Yesterday we went to see the Lee Miller exhibition at the V&A. We were really aiming for the Wildlife Photographer of the Year exhibition at the neighbouring Museum of Natural History, but that was sold out, so it was Lee Miller instead.

She was both a model and a photographer, doing a bit of everything: fashion photography, portraits, photojournalism etc.

The exhibition notes described her as an extraordinary photographer, an icon of photography, or something in that vein. There were some nice photos but on the whole I found her work rather unremarkable. I got the impression that she was famous by association (she was the lover of Man Ray, and friends with Salvador Dali and Jean Cocteau), rather than because of any remarkable talent. Yes, she had guts – photographing the Blitz as well as Nazi concentration camps – but the importance of those photos seemed more documentary than artistic to me.

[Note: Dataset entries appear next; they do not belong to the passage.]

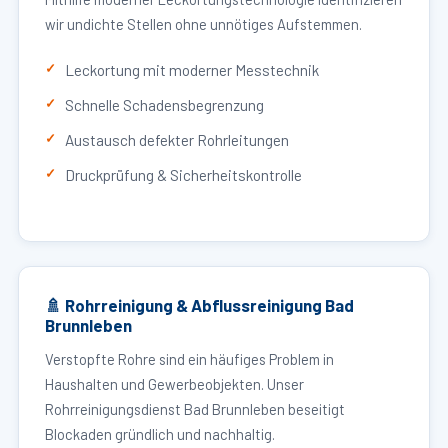
wir undichte Stellen ohne unnötiges Aufstemmen.
Leckortung mit moderner Messtechnik
Schnelle Schadensbegrenzung
Austausch defekter Rohrleitungen
Druckprüfung & Sicherheitskontrolle
🚿 Rohrreinigung & Abflussreinigung Bad
Brunnleben
Verstopfte Rohre sind ein häufiges Problem in
Haushalten und Gewerbeobjekten. Unser
Rohrreinigungsdienst Bad Brunnleben beseitigt
Blockaden gründlich und nachhaltig.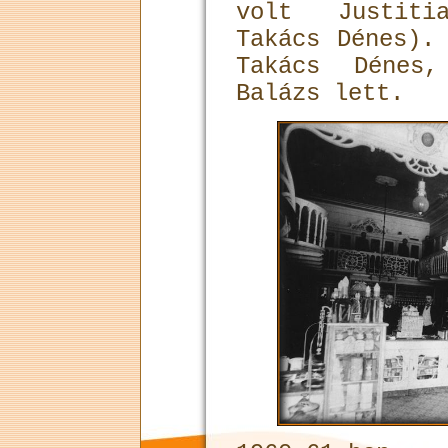
volt Justiti
Takács Dénes).
Ta­kács Dénes
Balázs lett.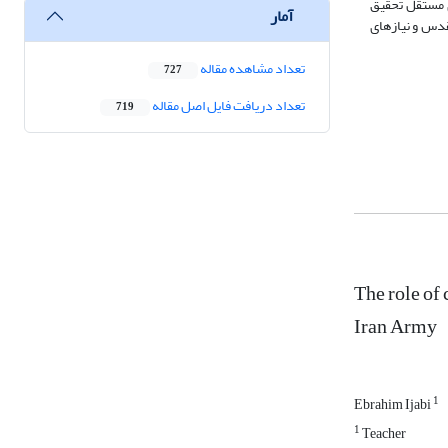
 جامعه نمونه معتقدند متغیرهای مستقل تحقیق
آمار
قدس و نیازهای
تعداد مشاهده مقاله
727
تعداد دریافت فایل اصل مقاله
719
The role of
Iran Army
1
Ebrahim Ijabi
1
Teacher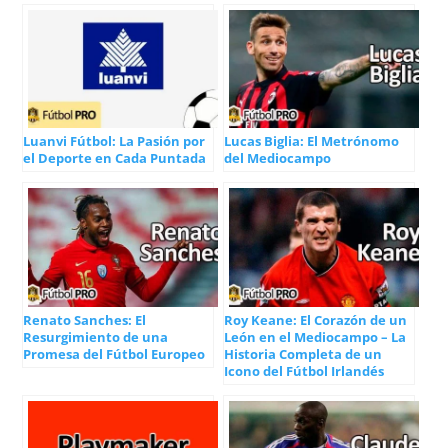
Luanvi Fútbol: La Pasión por
Lucas Biglia: El Metrónomo
el Deporte en Cada Puntada
del Mediocampo
Renato Sanches: El
Roy Keane: El Corazón de un
Resurgimiento de una
León en el Mediocampo – La
Promesa del Fútbol Europeo
Historia Completa de un
Icono del Fútbol Irlandés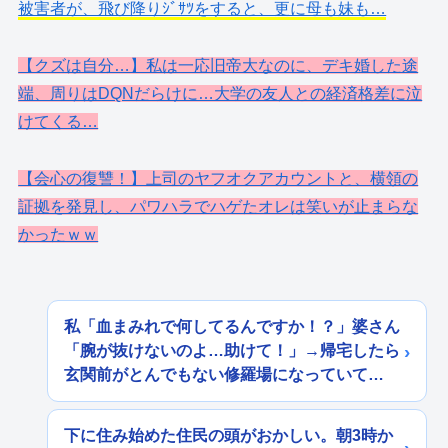
被害者が、飛び降りｼﾞｻﾂをすると、更に母も妹も…
【クズは自分…】私は一応旧帝大なのに、デキ婚した途
端、周りはDQNだらけに…大学の友人との経済格差に泣
けてくる…
【会心の復讐！】上司のヤフオクアカウントと、横領の
証拠を発見し、パワハラでハゲたオレは笑いが止まらな
かったｗｗ
私「血まみれで何してるんですか！？」婆さん
「腕が抜けないのよ…助けて！」→帰宅したら
玄関前がとんでもない修羅場になっていて…
下に住み始めた住民の頭がおかしい。朝3時か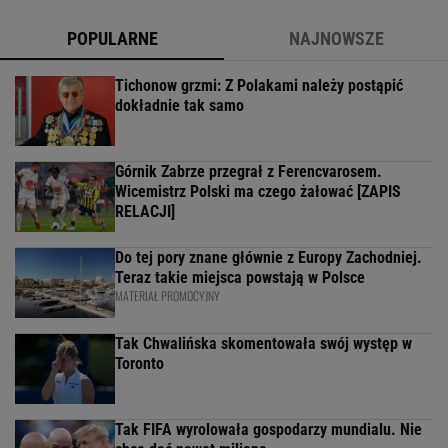
POPULARNE
NAJNOWSZE
Tichonow grzmi: Z Polakami należy postąpić
dokładnie tak samo
Górnik Zabrze przegrał z Ferencvarosem.
Wicemistrz Polski ma czego żałować [ZAPIS
RELACJI]
Do tej pory znane głównie z Europy Zachodniej.
Teraz takie miejsca powstają w Polsce
MATERIAŁ PROMOCYJNY
Tak Chwalińska skomentowała swój występ w
Toronto
Tak FIFA wyrolowała gospodarzy mundialu. Nie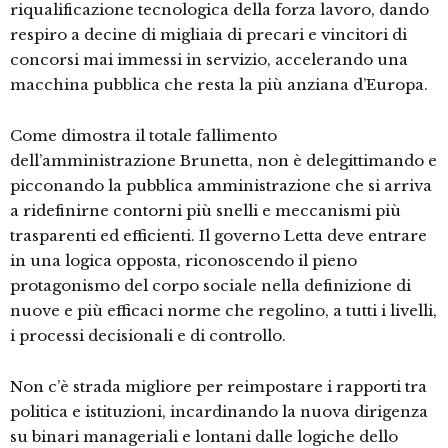
riqualificazione tecnologica della forza lavoro, dando
respiro a decine di migliaia di precari e vincitori di
concorsi mai immessi in servizio, accelerando una
macchina pubblica che resta la più anziana d’Europa.
Come dimostra il totale fallimento
dell’amministrazione Brunetta, non è delegittimando e
picconando la pubblica amministrazione che si arriva
a ridefinirne contorni più snelli e meccanismi più
trasparenti ed efficienti. Il governo Letta deve entrare
in una logica opposta, riconoscendo il pieno
protagonismo del corpo sociale nella definizione di
nuove e più efficaci norme che regolino, a tutti i livelli,
i processi decisionali e di controllo.
Non c’è strada migliore per reimpostare i rapporti tra
politica e istituzioni, incardinando la nuova dirigenza
su binari manageriali e lontani dalle logiche dello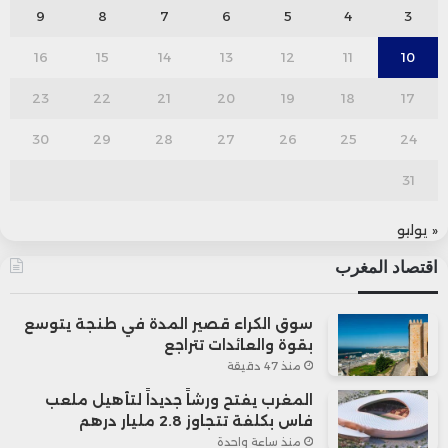
9
8
7
6
5
4
3
16
15
14
13
12
11
10
23
22
21
20
19
18
17
30
29
28
27
26
25
24
31
« يوليو
اقتصاد المغرب
سوق الكراء قصير المدة في طنجة يتوسع
بقوة والعائدات تتراجع
منذ 47 دقيقة
المغرب يفتح ورشاً جديداً لتأهيل ملعب
فاس بكلفة تتجاوز 2.8 مليار درهم
منذ ساعة واحدة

It didn’t help that all introductory and explanatory texts seemed written by a gushing friend rather than anyone with any real knowledge. This, for example, is all they had to say about why she is important or interesting:

Lee Miller (1907 – 1977) is one of the most remarkable female icons of the 20th century – an individual admired as much for her free-spirit, creativity and intelligence as for her classical beauty. Charting her transformation from muse to ground-breaking artist, this centenary exhibition provides a unique exploration of her life and unprecedented career as a photographer.

Lots of superlatives and big words, little information, and very little to put any of it in any context.